Всмотревшись, Анна вздохнула с облегчением: это красное было не кровь. Кровь не такая, уж Анна-то знает. Они, оказывается, чекистскую тюрьму разносили, а ночью дождь шел, вот они краской и вымазаны — красной. Что они там в тюрьме нашли — Анна старалась не слушать. Ужас какой. Одно ясно: живых не нашли.
Над городом стелился бархатный гул: это были колокола кафедрального собора. И чем ближе подходила Анна к дому, тем громче гремело и ликовало вокруг. Мимо собора, под звуки Преображенского марша, ехали молодцеватые эскадроны. Женщины плакали и кидались целовать стремена.
— Полковник Туган-Барановский! Вон, впереди, на вороном!
— Дожили! Голубчики, наши!
А их дверь никто не открыл, и Анна спустилась по гулкой лестнице, не встретив никого из соседей. Оставалось идти к Петровым, вероятно, мама и папа там. Но на двери Петровых висела непонятная печать. Господи, что же это? Хладнокровный Мыкола приказал ей стать в сторонке и «не метушиться», и отправился выяснять. Через несколько минут вернулся.
— Ото ж я тоби казав, що все гаразд! Их просто бильшовыки на иншу квартыру перегналы.

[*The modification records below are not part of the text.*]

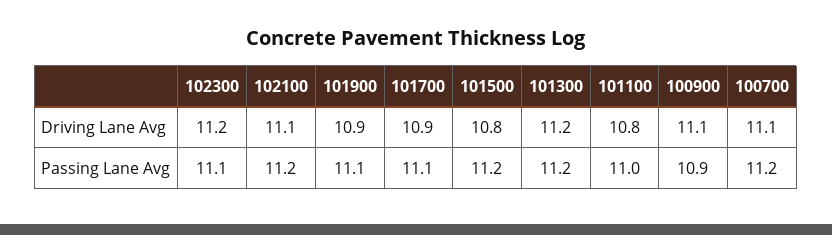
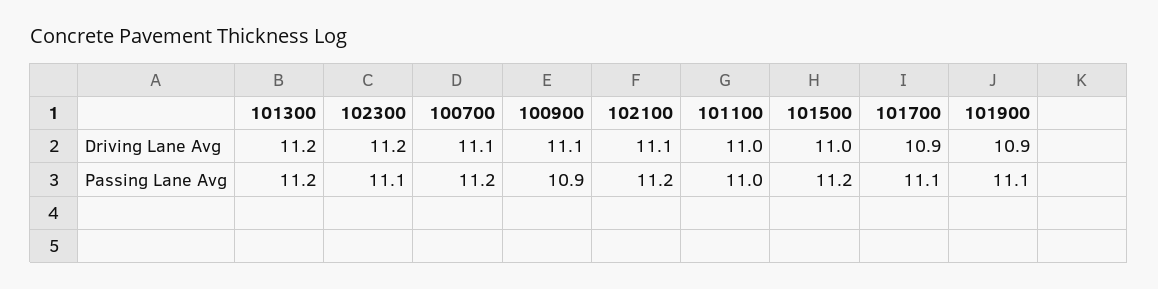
  {
    "102300": {
      "Driving Lane Avg": 11.2,
      "Passing Lane Avg": 11.1
    },
    "102100": {
      "Driving Lane Avg": 11.1,
      "Passing Lane Avg": 11.2
    },
    "101900": {
      "Driving Lane Avg": 10.9,
      "Passing Lane Avg": 11.1
    },
    "101700": {
      "Driving Lane Avg": 10.9,
      "Passing Lane Avg": 11.1
    },
    "101500": {
-     "Driving Lane Avg": 10.8,
+     "Driving Lane Avg": 11,
      "Passing Lane Avg": 11.2
    },
    "101300": {
      "Driving Lane Avg": 11.2,
      "Passing Lane Avg": 11.2
    },
    "101100": {
-     "Driving Lane Avg": 10.8,
+     "Driving Lane Avg": 11,
      "Passing Lane Avg": 11
    },
    "100900": {
      "Driving Lane Avg": 11.1,
      "Passing Lane Avg": 10.9
    },
    "100700": {
      "Driving Lane Avg": 11.1,
      "Passing Lane Avg": 11.2
    }
  }

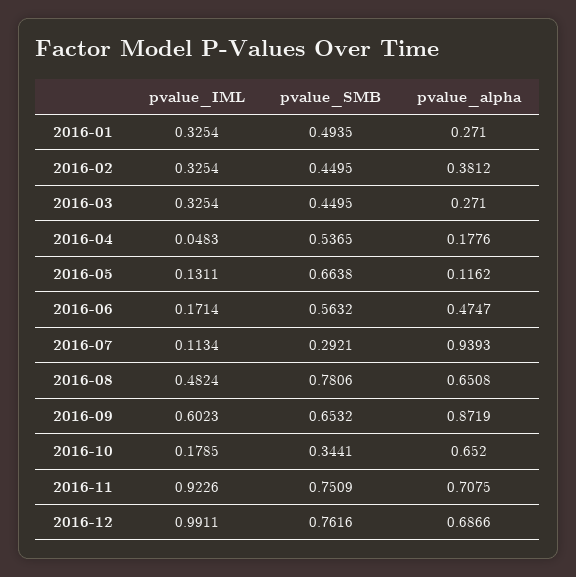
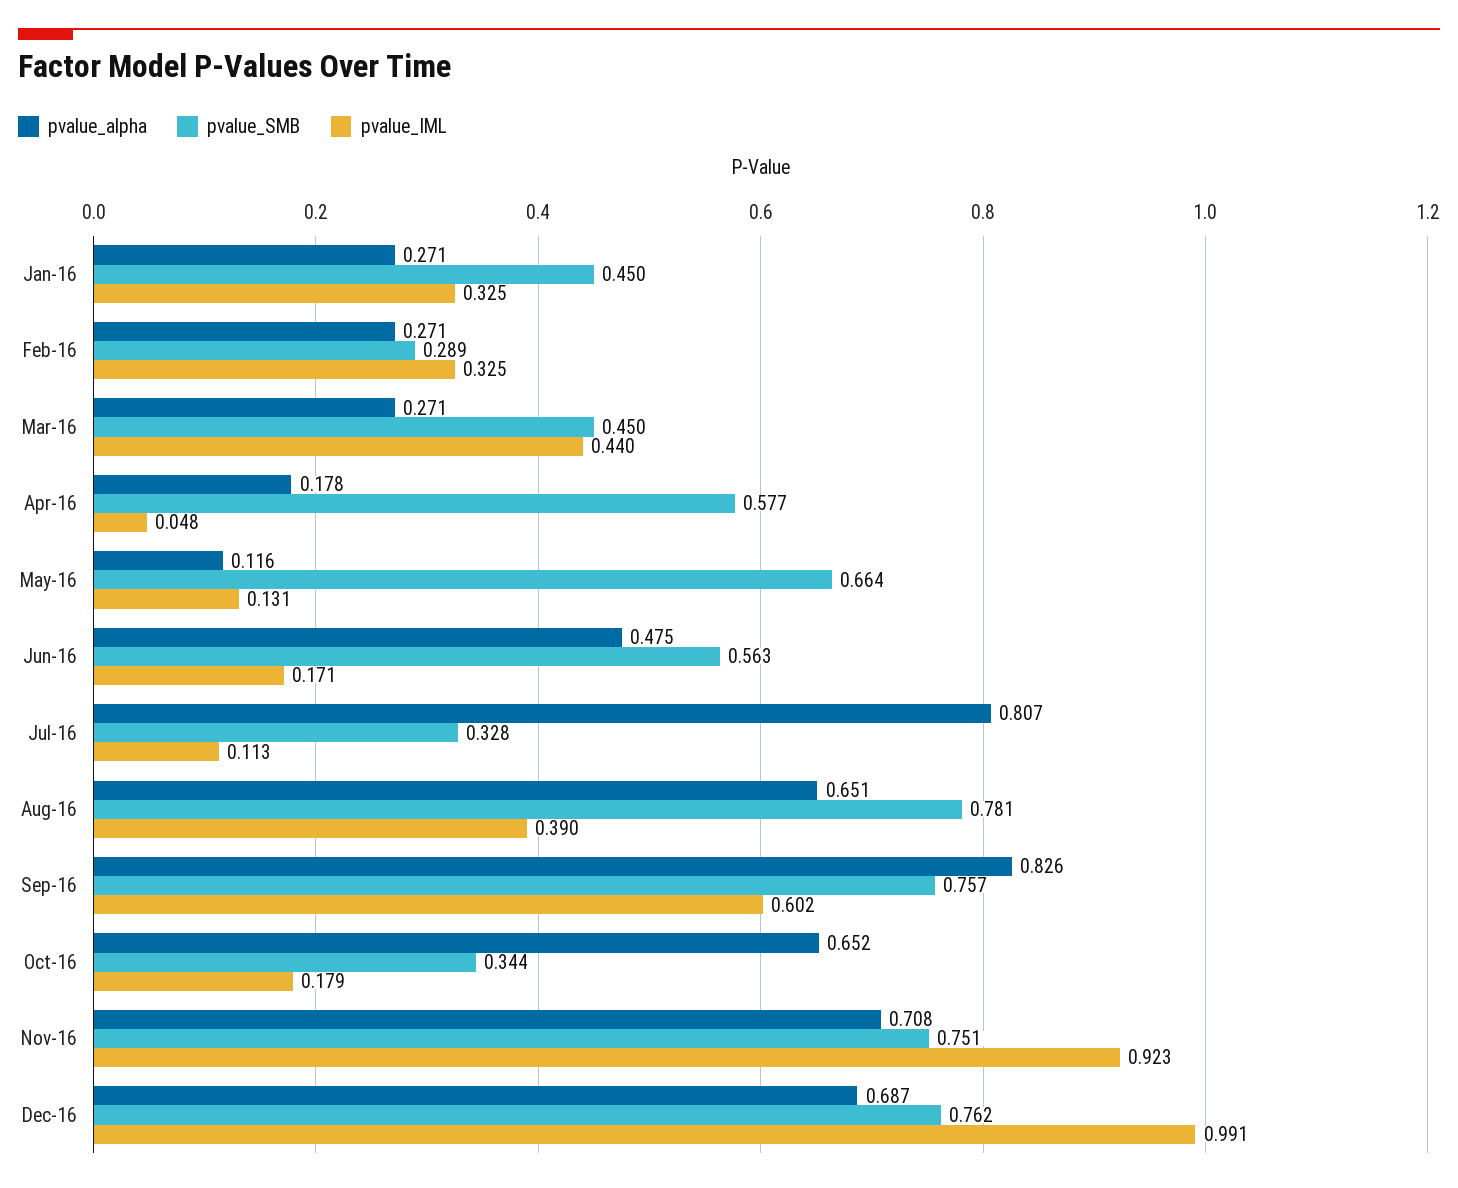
  {
    "pvalue_IML": {
      "2016-01": 0.3254,
      "2016-02": 0.3254,
-     "2016-03": 0.3254,
+     "2016-03": 0.44,
      "2016-04": 0.0483,
      "2016-05": 0.1311,
      "2016-06": 0.1714,
      "2016-07": 0.1134,
-     "2016-08": 0.4824,
+     "2016-08": 0.39,
      "2016-09": 0.6023,
      "2016-10": 0.1785,
      "2016-11": 0.9226,
      "2016-12": 0.9911
    },
    "pvalue_SMB": {
-     "2016-01": 0.4935,
+     "2016-01": 0.45,
-     "2016-02": 0.4495,
+     "2016-02": 0.289,
      "2016-03": 0.4495,
-     "2016-04": 0.5365,
+     "2016-04": 0.577,
      "2016-05": 0.6638,
      "2016-06": 0.5632,
-     "2016-07": 0.2921,
+     "2016-07": 0.328,
      "2016-08": 0.7806,
-     "2016-09": 0.6532,
+     "2016-09": 0.757,
      "2016-10": 0.3441,
      "2016-11": 0.7509,
      "2016-12": 0.7616
    },
    "pvalue_alpha": {
      "2016-01": 0.271,
-     "2016-02": 0.3812,
+     "2016-02": 0.271,
      "2016-03": 0.271,
      "2016-04": 0.1776,
      "2016-05": 0.1162,
      "2016-06": 0.4747,
-     "2016-07": 0.9393,
+     "2016-07": 0.807,
      "2016-08": 0.6508,
-     "2016-09": 0.8719,
+     "2016-09": 0.826,
      "2016-10": 0.652,
      "2016-11": 0.7075,
      "2016-12": 0.6866
    }
  }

Открыла Мария Васильевна, в штопаном синем платье, обутая в «деревяшки». Обхватила сразу и Анну, и малыша, и заплакала, ни говоря ни слова.
Яков и Римма на этот раз в подполье не остались. С Деникиным шутки плохи. Большевики спешно сворачивались: надо было уходить, до поры до времени. В ЧК Якову выдали документы на другое имя. Теперь он был русский, Яков Краснов. Смена имени была необходима, объяснили Якову. Белые особенно жестоко расправляются с евреями, считают их всех комиссарами. Да и среди «красных казаков» встречаются несознательные антисемиты.